Remember the Big Dig

Olympics bid shouldn’t hog scarce infrastructure dollars

AS THE SON of a history teacher, my father taught me early on that a strong appreciation of history is essential for understanding the issues and challenges of the present. President Harry Truman put it well when he said, “The only thing that is new in this world is the history that you don’t know.” In that spirit, we need to remember the lessons of recent history in Massachusetts and apply them to the current effort to bring the 2024 Olympics to Boston. This effort has been led primarily by Boston business leaders.

Given the billions in public funding required, and the limited public process to date, communities all across Massachusetts are at risk of losing funding for important regional economic development and transportation projects for decades to come unless the Olympics discussion takes a more equitable and transparent turn.

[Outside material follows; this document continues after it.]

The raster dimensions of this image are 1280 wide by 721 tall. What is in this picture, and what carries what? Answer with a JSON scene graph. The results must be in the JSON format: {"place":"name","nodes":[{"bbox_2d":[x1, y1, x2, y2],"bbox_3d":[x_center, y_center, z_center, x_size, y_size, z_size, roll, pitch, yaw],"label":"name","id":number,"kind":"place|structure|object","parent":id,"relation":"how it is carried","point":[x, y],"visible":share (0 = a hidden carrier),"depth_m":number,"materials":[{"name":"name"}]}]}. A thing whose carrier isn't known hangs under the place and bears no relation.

For starters, a baseline principle must be that the commitment of public infrastructure dollars required in the Greater Boston area for the 2024 Olympic bid must be met with a statutory commitment and guarantee of simultaneous funding for equally important regional transportation and economic development projects across Massachusetts. This is a key lesson that we must remember from the financial mismanagement and fallout of the Big Dig.

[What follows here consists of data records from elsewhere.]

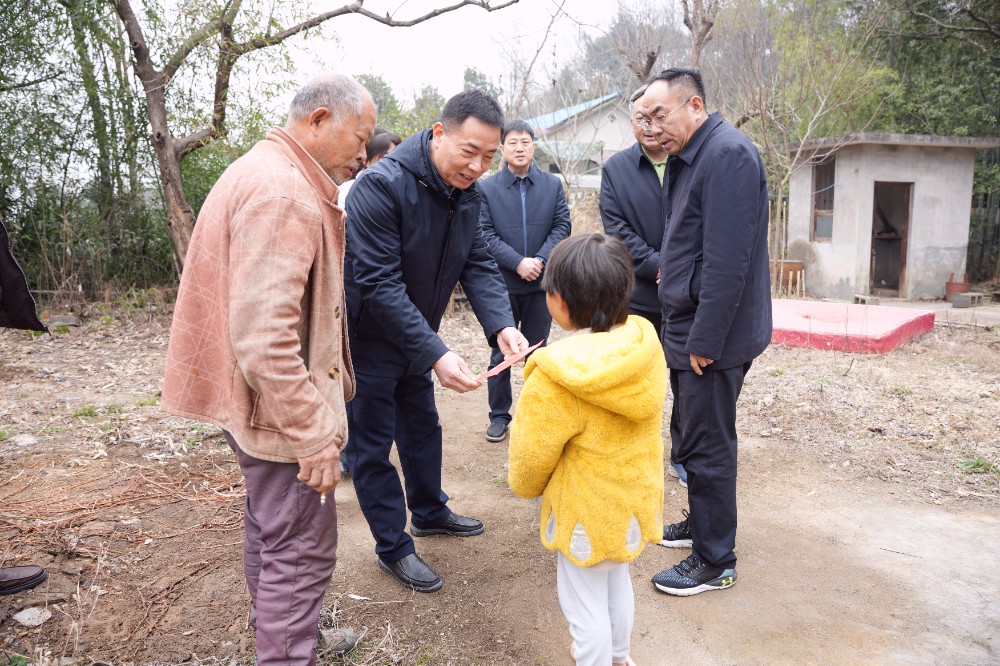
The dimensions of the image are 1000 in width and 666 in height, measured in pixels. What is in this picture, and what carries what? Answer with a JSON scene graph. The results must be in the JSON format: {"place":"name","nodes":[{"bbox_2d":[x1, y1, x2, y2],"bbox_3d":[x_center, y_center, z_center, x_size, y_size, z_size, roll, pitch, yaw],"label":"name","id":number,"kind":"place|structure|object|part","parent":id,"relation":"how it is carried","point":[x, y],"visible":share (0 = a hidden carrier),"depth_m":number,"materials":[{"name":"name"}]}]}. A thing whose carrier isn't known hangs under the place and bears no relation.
{"place":"outdoors","nodes":[
{"label":"outdoors","id":0,"kind":"place"},
{"bbox_2d":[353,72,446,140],"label":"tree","id":1,"kind":"object","parent":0,"point":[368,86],"visible":0.24,"depth_m":25.54,"materials":[{"name":"green plant"}]},
{"bbox_2d":[291,0,630,106],"label":"sky","id":2,"kind":"structure","parent":0,"point":[396,45],"materials":[{"name":"white"}]},
{"bbox_2d":[0,294,999,665],"label":"dirt ground","id":3,"kind":"structure","parent":0,"point":[386,583],"materials":[{"name":"brown"}]},
{"bbox_2d":[0,564,46,594],"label":"shoe","id":4,"kind":"object","parent":3,"relation":"on","point":[20,571],"visible":0.99,"depth_m":2.70,"materials":[{"name":"black leather"}]},
{"bbox_2d":[0,218,47,593],"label":"person","id":5,"kind":"object","parent":3,"relation":"on","point":[6,249],"visible":0.98,"depth_m":2.69},
{"bbox_2d":[12,433,38,446],"bbox_3d":[-3.144,0.711,4.390,0.193,0.081,0.184,4,11,24],"label":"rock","id":6,"kind":"object","parent":3,"relation":"on","point":[28,441],"visible":0.92,"depth_m":4.37,"materials":[{"name":"grey stone"}]},
{"bbox_2d":[13,606,52,626],"bbox_3d":[-1.762,1.066,2.510,0.134,0.050,0.132,5,11,25],"label":"rock","id":7,"kind":"object","parent":3,"relation":"on","point":[26,618],"visible":0.97,"depth_m":2.49,"materials":[{"name":"stone"}]},
{"bbox_2d":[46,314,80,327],"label":"rock","id":8,"kind":"object","parent":3,"relation":"on","point":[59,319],"visible":0.86,"depth_m":8.15,"materials":[{"name":"grey stone"}]},
{"bbox_2d":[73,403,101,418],"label":"grass tuft","id":9,"kind":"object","parent":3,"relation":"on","point":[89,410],"visible":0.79,"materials":[{"name":"green plant"}]},
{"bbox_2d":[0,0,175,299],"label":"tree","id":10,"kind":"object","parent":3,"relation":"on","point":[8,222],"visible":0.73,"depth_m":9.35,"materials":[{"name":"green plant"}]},
{"bbox_2d":[161,71,375,665],"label":"man","id":11,"kind":"object","parent":3,"relation":"on","point":[271,410],"visible":0.98,"depth_m":1.90},
{"bbox_2d":[319,491,326,504],"bbox_3d":[-0.503,0.470,1.903,0.023,0.024,0.038,-1,10,-8],"label":"cigarette","id":12,"kind":"object","parent":11,"relation":"in","point":[321,498],"visible":0.63,"depth_m":1.89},
{"bbox_2d":[106,0,516,270],"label":"tree","id":13,"kind":"object","parent":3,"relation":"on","point":[357,8],"visible":0.91,"depth_m":7.61,"materials":[{"name":"plant"}]},
{"label":"tree trunk","id":14,"kind":"part","parent":13,"relation":"part of","materials":[{"name":"brown wood"}]},
{"bbox_2d":[318,627,356,654],"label":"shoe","id":15,"kind":"object","parent":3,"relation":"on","point":[349,645],"visible":0.8,"depth_m":2.31,"materials":[{"name":"grey stone"}]},
{"bbox_2d":[335,129,401,210],"bbox_3d":[-0.766,-0.486,4.019,0.492,1.424,0.621,-1,10,-8],"label":"woman","id":16,"kind":"object","parent":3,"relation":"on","point":[384,134],"visible":0.14,"depth_m":3.95},
{"bbox_2d":[337,84,524,592],"bbox_3d":[-0.343,-0.009,2.877,0.834,1.953,0.879,8,12,38],"label":"man","id":17,"kind":"object","parent":3,"relation":"on","point":[435,241],"visible":0.98,"depth_m":2.66},
{"bbox_2d":[474,340,543,381],"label":"paper","id":18,"kind":"object","parent":17,"relation":"in","point":[498,369],"visible":0.84,"depth_m":2.67,"materials":[{"name":"pink paper"}]},
{"bbox_2d":[477,118,570,441],"bbox_3d":[0.144,-0.366,4.474,0.646,2.047,0.756,0,10,2],"label":"man","id":19,"kind":"object","parent":3,"relation":"on","point":[515,197],"visible":0.87,"depth_m":4.33},
{"bbox_2d":[510,230,665,665],"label":"child","id":20,"kind":"object","parent":3,"relation":"on","point":[564,546],"visible":0.99,"depth_m":1.98},
{"bbox_2d":[599,84,690,493],"bbox_3d":[0.894,-0.271,3.653,0.644,2.056,0.838,-1,10,-8],"label":"man","id":21,"kind":"object","parent":3,"relation":"on","point":[627,193],"visible":0.39,"depth_m":3.51},
{"bbox_2d":[640,66,773,595],"bbox_3d":[0.842,-0.022,2.749,0.525,2.009,0.881,-1,10,-8],"label":"man","id":22,"kind":"object","parent":3,"relation":"on","point":[701,309],"visible":0.99,"depth_m":2.54},
{"bbox_2d":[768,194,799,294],"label":"bamboo fence","id":23,"kind":"object","parent":3,"relation":"on","point":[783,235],"visible":0.56,"depth_m":11.87,"materials":[{"name":"brown wood"}]},
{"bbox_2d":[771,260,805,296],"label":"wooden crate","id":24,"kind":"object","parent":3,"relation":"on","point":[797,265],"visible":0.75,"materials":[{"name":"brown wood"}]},
{"bbox_2d":[709,0,889,262],"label":"bare tree","id":25,"kind":"object","parent":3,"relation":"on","point":[799,150],"visible":0.83,"depth_m":12.29,"materials":[{"name":"plant"}]},
{"bbox_2d":[767,297,935,354],"bbox_3d":[3.917,-0.138,8.261,2.261,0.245,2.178,-1,10,-8],"label":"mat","id":26,"kind":"object","parent":3,"relation":"on","point":[899,321],"visible":0.79,"depth_m":7.69,"materials":[{"name":"pink"}]},
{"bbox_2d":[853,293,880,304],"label":"cinder block","id":27,"kind":"object","parent":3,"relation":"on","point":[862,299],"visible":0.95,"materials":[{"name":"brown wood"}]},
{"bbox_2d":[945,272,970,302],"bbox_3d":[7.804,-0.783,11.359,0.381,0.470,0.376,-1,10,-8],"label":"red container","id":28,"kind":"object","parent":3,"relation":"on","point":[965,286],"visible":0.8,"depth_m":11.26,"materials":[{"name":"red"}]},
{"bbox_2d":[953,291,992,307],"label":"concrete block","id":29,"kind":"object","parent":3,"relation":"on","point":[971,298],"visible":0.88,"depth_m":10.70,"materials":[{"name":"grey concrete"}]},
{"bbox_2d":[958,457,998,473],"bbox_3d":[2.886,0.794,3.984,0.311,0.094,0.282,-1,10,-8],"label":"grass tuft","id":30,"kind":"object","parent":3,"relation":"on","point":[977,463],"visible":0.77,"depth_m":3.99,"materials":[{"name":"green plant"}]},
{"bbox_2d":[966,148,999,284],"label":"fence","id":31,"kind":"object","parent":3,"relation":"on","point":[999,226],"visible":0.54,"depth_m":13.56,"materials":[{"name":"brown wood"}]},
{"bbox_2d":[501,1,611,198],"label":"bare tree","id":32,"kind":"object","parent":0,"point":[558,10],"visible":0.82,"depth_m":13.60,"materials":[{"name":"plant"}]},
{"bbox_2d":[524,91,634,193],"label":"house","id":33,"kind":"structure","parent":0,"point":[609,125],"depth_m":27.22,"materials":[{"name":"white paint"}]},
{"bbox_2d":[680,0,719,69],"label":"tree","id":34,"kind":"object","parent":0,"point":[699,39],"visible":0.7,"depth_m":13.22,"materials":[{"name":"brown wood"}]},
{"bbox_2d":[776,132,999,301],"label":"building","id":35,"kind":"structure","parent":0,"point":[826,257],"depth_m":11.68,"materials":[{"name":"grey concrete"}]},
{"bbox_2d":[811,158,835,242],"bbox_3d":[5.775,-2.365,11.746,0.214,1.611,0.635,-1,10,-8],"label":"window","id":36,"kind":"structure","parent":35,"relation":"in","point":[820,189],"depth_m":11.85,"materials":[{"name":"brown wood"}]},
{"bbox_2d":[870,182,913,297],"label":"doorway","id":37,"kind":"structure","parent":35,"relation":"in","point":[905,255],"depth_m":11.74,"materials":[{"name":"brown wood"}]},
{"bbox_2d":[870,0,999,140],"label":"tree","id":38,"kind":"object","parent":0,"point":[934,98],"visible":0.58,"depth_m":14.97,"materials":[{"name":"green plant"}]}
]}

The nearly $30 billion Big Dig project cost far more than expected and, for decades, the bill starved the transportation and infrastructure needs of the rest of Massachusetts. The Big Dig funding plan was a bipartisan debacle approved by Republican governors and Democratic legislatures. The real costs of the Big Dig were either wildly underestimated or intentionally low-balled and lacked sufficient revenue to pay for the projects borrowing. Regions outside of Boston were adversely impacted for a generation.

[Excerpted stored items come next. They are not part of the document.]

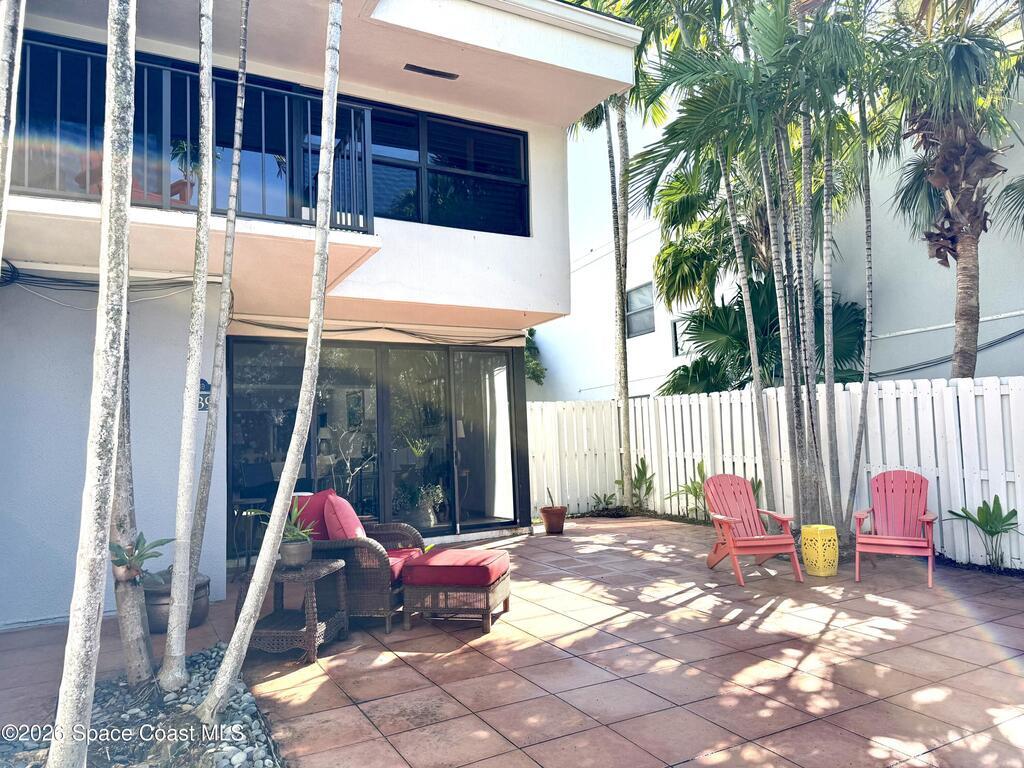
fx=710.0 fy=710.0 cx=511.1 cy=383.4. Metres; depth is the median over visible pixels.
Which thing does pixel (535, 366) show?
tree
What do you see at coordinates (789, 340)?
palm tree
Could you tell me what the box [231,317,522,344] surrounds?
cable
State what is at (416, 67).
ceiling vent
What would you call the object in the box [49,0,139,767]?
palm trunk
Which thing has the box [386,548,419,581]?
red seat cushion
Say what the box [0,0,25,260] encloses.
palm trunk
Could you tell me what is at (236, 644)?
palm trunk
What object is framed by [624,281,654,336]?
window
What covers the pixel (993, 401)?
white fence
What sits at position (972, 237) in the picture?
palm tree
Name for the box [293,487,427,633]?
wicker armchair
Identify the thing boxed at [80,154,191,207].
red chair
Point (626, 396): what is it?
palm tree
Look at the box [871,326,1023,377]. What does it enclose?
cable
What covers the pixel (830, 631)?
tiled patio
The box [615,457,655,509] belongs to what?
shrub
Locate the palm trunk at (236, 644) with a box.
[196,0,347,732]
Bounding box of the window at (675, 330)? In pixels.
[671,318,690,356]
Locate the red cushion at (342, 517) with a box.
[321,492,364,540]
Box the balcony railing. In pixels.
[9,35,373,228]
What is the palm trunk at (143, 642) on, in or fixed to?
in the gravel bed
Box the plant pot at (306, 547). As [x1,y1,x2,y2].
[280,538,313,567]
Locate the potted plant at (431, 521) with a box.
[412,483,446,527]
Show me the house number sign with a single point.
(202, 394)
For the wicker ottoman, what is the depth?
5.16 m
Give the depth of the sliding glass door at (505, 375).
8.77 m
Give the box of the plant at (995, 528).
[947,496,1019,567]
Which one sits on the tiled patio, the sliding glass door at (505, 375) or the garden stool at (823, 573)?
the garden stool at (823, 573)
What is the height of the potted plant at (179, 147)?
0.702 m
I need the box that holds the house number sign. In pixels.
[197,379,210,411]
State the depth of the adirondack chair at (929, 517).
6.75 m
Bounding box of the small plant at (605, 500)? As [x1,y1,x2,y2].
[590,492,617,512]
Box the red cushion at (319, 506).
[291,490,332,541]
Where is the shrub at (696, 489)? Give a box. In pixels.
[667,460,709,521]
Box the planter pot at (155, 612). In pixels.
[143,570,209,634]
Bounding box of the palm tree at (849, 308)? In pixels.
[661,276,870,393]
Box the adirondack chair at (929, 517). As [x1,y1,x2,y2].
[852,470,937,588]
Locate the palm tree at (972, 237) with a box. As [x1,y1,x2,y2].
[882,0,1023,376]
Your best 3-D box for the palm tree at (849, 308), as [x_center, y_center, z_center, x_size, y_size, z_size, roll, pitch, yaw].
[4.175,-0.048,11.780,3.356,3.761,3.665,1,-4,-30]
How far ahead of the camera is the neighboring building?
13.10 m
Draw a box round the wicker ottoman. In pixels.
[399,548,511,634]
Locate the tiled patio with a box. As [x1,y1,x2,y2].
[0,512,1022,767]
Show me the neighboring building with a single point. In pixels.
(887, 345)
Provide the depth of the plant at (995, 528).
6.67 m
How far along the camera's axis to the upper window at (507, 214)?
8.32 m
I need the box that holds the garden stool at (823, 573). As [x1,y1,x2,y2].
[800,524,838,576]
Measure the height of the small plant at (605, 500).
0.409 m
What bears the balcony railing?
attached to the house at (539, 317)
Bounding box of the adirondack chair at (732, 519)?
[702,474,803,584]
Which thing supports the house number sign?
attached to the house at (539, 317)
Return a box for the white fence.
[528,377,1023,570]
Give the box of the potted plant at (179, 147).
[169,137,199,201]
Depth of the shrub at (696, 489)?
10.18 m
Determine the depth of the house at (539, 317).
6.93 m
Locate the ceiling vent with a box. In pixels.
[403,63,459,79]
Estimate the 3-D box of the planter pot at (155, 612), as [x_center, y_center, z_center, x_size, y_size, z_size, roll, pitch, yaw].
[-2.555,1.648,5.340,0.519,0.353,0.528,1,-4,-30]
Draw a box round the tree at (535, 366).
[524,328,545,384]
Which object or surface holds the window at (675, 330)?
in the neighboring building
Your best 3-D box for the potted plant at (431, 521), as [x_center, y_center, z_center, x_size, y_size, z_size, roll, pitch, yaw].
[-1.086,1.559,9.265,0.524,0.606,0.518,-4,-5,33]
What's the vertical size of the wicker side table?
0.557 m
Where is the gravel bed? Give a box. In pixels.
[0,643,278,767]
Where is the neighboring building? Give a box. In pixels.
[533,63,1023,400]
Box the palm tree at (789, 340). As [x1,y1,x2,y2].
[637,0,873,534]
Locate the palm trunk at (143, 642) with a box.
[108,306,154,686]
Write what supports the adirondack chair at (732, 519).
on the tiled patio
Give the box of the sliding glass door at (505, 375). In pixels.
[231,337,524,542]
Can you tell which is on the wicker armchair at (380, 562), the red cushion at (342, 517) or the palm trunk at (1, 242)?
the red cushion at (342, 517)
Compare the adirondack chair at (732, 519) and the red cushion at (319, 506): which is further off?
the adirondack chair at (732, 519)
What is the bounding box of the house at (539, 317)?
[0,0,643,626]
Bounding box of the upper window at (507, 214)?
[301,95,528,236]
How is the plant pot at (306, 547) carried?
on the wicker side table
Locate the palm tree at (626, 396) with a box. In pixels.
[563,1,670,511]
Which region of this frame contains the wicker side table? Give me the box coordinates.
[235,556,349,663]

More recently, two pieces of legislation approved at the State House underscore the influence that Boston business interests and their allies can have in advancing their agenda, sometimes at the cost of statewide needs. The $1 billion Boston Convention and Exhibition Center expansion project was approved last year but did not include the funding needed for Worcester’s $60 million DCU Center Phase III renovation, nor the $30 million for Springfield’s MassMutual garage. Other important regional projects were also not included.

Similarly, the Gateway Cities legislation (House Bill 311), seeking $475 million over five years, to invest in important projects in 26 Massachusetts cities, was significantly pared down to $88.6 million over three years. The $475 million request was considered “too rich” by Bostonbased interests, which was why the bill was not publically supported by many of the Bostonbased business organizations.

As we contemplate support for a Boston Olympics, it is critical that the Commonwealth‘s mayors’ regional legislative delegations, regional chambers and economic development organizations, as well as editorial boards of the state’s regional newspapers, come together quickly to ensure that history does not repeat itself with public infrastructure spending concentrated within the Boston beltway.

There are currently worthy infrastructure and economic development projects across Massachusetts that merit funding and would have a positive impact on the state’s regional economies and the Commonwealth as a whole. However, pushing Olympicrelated projects to the front of the line, with only a finite amount of public capital dollars available statewide, would again direct spending in the Boston-Cambridge area for the next decade. This would further short-change and delay projects in other regions of the Commonwealth and repeat the mistakes of the Big Dig.

To avoid repeating this costly mistake, leaders in regions outside of Greater Boston must become fully engaged in the Boston 2024 conversation. Elected leaders at the State House cannot abdicate the responsibility of their oath of office to serve the public interest of the entire Commonwealth to committees or organizations that have no accountability to the public. Moreover, that interest cannot be served if only Boston-based, Olympicrelated projects take priority over others under the state’s bond cap.

A shared benefit from public investment and equitable and simultaneous funding for transportation and infrastructure needs across the state must be the framework pursued by the Baker-Polito administration and the Legislature as they address the details of the Boston 2024 Olympic bid request for limited public infrastructure dollars.

In the meantime, regional business and government leaders must get involved in the debate to protect their regional economic development and transportation priorities. Regional legislative delegations must make it known now, to House and Senate leadership, both publicly and unequivocally, that they will not support the use of public funds that prioritize limited infrastructure dollars solely for the Boston Olympics. Support for the 2024 bid should only come if it includes statutory guarantees that transportation and infrastructure funding will be distributed equitably and simultaneously across the state. Only through this process can we prevent history from repeating itself and make the Boston 2024 Olympics something that the entire Commonwealth can embrace.

Timothy P. Murray is the president and CEO of the Worcester Regional Chamber of Commerce and previously served as lieutenant governor of Massachusetts and mayor of Worcester.